Soon after I notified campers of this year’s cancellation, a camper who came last year for the first time reached out to me. Michele and her chihuahua-mix Tom were great additions to the camp family, and Michele had inquired in early spring about the dates for the 2020 camp. I was looking forward to seeing them again. But when Michele emailed me in early September, it was with devastating news: she had late-stage ovarian cancer. [Fuck cancer!] She said she was so impressed with the other campers she met in 2019, how they were with their dogs. She wanted to try to find someone like that who would adopt Tom “when the time comes.” Could I help?
Three veteran campers came to mind, with one at the top of the list. I reached out to Stacy, who Michele hadn’t met because Stacy had missed the 2019 camp session but she’s a long-time veteran. Within a day, they had connected, spoken on the phone, and let me know that Michele and Tom would soon visit Stacy and her dogs for a few days while Michele was still feeling good enough to travel.
This is the magic of the dog camp family. When a camper is in need, we’re there. We get it; we know how important our dogs are to us. We mourn the losses. We celebrate the new additions. We step up if we can and support each other.

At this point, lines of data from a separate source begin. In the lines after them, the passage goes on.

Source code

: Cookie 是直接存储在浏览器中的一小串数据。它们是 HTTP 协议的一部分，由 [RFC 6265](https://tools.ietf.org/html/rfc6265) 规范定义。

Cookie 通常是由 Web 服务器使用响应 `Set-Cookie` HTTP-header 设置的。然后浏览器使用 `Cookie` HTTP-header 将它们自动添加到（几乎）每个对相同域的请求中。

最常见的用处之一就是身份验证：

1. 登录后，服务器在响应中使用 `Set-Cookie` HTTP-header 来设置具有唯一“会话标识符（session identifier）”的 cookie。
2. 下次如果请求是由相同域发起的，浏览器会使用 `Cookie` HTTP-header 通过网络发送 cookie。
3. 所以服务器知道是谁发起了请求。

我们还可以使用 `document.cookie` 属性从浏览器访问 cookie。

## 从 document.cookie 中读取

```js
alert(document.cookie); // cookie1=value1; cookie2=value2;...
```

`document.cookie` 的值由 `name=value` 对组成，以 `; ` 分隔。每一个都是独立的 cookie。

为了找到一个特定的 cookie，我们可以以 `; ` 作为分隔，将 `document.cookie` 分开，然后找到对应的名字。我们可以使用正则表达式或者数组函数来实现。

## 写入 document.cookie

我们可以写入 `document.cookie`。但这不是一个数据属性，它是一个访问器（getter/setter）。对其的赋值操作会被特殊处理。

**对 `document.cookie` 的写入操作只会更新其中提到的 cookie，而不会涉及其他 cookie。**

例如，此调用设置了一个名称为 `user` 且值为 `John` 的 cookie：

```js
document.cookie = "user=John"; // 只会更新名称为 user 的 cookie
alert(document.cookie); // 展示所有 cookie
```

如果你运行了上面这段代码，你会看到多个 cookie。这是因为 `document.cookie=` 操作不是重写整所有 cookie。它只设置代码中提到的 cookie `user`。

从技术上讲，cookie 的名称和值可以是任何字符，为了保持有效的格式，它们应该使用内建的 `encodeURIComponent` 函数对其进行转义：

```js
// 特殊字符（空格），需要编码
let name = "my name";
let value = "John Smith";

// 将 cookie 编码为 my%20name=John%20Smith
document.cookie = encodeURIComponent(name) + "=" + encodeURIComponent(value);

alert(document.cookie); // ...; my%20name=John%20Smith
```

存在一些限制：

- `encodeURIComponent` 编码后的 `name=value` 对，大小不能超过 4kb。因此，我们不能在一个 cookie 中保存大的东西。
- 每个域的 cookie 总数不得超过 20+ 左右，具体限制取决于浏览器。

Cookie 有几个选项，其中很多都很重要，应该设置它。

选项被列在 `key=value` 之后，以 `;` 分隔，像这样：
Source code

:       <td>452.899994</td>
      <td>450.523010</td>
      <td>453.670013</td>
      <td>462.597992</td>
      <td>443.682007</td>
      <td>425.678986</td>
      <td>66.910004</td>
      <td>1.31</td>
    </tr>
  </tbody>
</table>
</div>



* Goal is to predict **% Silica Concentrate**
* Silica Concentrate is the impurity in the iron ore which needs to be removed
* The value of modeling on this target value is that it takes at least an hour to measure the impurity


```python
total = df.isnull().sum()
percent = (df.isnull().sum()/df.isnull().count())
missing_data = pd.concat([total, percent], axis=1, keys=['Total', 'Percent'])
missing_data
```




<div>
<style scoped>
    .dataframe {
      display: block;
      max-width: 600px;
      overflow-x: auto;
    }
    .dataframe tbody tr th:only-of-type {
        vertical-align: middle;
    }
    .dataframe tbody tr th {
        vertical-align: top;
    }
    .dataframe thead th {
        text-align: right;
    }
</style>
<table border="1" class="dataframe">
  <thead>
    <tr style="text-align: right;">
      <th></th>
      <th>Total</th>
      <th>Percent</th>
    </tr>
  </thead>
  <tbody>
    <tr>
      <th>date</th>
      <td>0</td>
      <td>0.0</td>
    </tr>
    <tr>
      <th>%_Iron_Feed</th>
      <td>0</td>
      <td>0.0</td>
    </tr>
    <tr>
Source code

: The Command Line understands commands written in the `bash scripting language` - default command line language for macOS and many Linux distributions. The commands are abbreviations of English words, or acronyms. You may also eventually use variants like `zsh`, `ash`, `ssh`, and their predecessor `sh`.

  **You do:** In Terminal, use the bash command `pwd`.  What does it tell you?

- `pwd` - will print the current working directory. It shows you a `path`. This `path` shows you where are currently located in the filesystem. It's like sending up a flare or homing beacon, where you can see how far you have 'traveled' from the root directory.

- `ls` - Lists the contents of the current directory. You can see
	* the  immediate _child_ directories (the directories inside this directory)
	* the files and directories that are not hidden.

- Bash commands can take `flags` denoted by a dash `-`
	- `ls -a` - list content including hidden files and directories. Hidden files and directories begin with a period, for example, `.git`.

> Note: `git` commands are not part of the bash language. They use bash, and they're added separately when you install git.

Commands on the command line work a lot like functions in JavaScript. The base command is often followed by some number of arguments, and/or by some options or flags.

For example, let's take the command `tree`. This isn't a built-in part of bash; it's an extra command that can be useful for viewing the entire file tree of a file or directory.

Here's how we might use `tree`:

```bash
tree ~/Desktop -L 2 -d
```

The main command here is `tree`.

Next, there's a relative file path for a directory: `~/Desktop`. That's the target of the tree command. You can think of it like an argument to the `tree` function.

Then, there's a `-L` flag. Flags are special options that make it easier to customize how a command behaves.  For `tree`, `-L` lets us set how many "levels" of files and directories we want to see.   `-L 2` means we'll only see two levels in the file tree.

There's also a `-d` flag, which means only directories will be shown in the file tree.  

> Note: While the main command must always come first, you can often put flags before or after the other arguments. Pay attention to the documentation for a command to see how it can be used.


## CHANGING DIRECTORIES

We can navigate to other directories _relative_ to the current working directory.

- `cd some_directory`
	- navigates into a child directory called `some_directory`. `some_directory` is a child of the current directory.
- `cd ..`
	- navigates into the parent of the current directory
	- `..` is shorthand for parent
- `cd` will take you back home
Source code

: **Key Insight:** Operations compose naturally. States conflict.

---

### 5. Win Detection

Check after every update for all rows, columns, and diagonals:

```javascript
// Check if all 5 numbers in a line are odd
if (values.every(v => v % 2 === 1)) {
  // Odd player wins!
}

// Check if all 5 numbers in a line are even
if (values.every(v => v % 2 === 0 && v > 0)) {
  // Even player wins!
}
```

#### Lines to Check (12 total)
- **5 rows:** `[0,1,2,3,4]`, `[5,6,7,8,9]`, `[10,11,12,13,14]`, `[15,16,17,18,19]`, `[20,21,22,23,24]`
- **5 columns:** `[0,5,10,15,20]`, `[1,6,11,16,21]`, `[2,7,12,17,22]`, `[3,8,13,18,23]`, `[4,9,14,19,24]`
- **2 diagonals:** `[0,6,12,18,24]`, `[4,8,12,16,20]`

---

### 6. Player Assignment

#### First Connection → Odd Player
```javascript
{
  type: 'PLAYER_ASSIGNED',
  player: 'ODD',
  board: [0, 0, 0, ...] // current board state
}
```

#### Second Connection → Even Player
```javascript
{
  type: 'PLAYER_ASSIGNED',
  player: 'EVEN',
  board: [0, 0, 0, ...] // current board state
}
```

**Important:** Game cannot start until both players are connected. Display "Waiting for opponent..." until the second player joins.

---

I makes my heart sick to think of Michele and the cancer she’s fighting, but I’m glad I could play a small role – a bit of matchmaking, if you will – that assuming it works out (and I’m pretty certain it shall), will allow her to worry less about Tom’s future while she focuses on her own health, letting Tom give her the comfort and therapy only a beloved dog can.
I’m healthy. And while I intend to stay that way, who knows what the future holds? Like Michele I’m single without biological family I would trust with my dogs. As this bit of matchmaking played out, I was comforted knowing that should I ever need the sort of help Michele does, my dog camp family will rally ‘round me and make sure my dogs are taken care of.
That’s better than gold.
As I reflect on all that dog camp has been and has provided over the years, to me and all who attend, I realize that my initial motivation to create camp was selfish, but in a good way: I wanted to hang out with other dog nuts for an entire weekend in a safe, off-leash, natural environment, and since no such opportunity existed west of Chicago at the time, I took a leap of faith that others would want to join me in such an endeavor. Little did I know the long and wonderful path that leap would start me on.
They say “Follow your heart!” and “Follow your passion!” In this instance, I did, and to my surprise, I ended up with an amazing family-of-choice who are a blast to hang out with once or twice every year, and who are always there for me and for each other, in sickness and in health.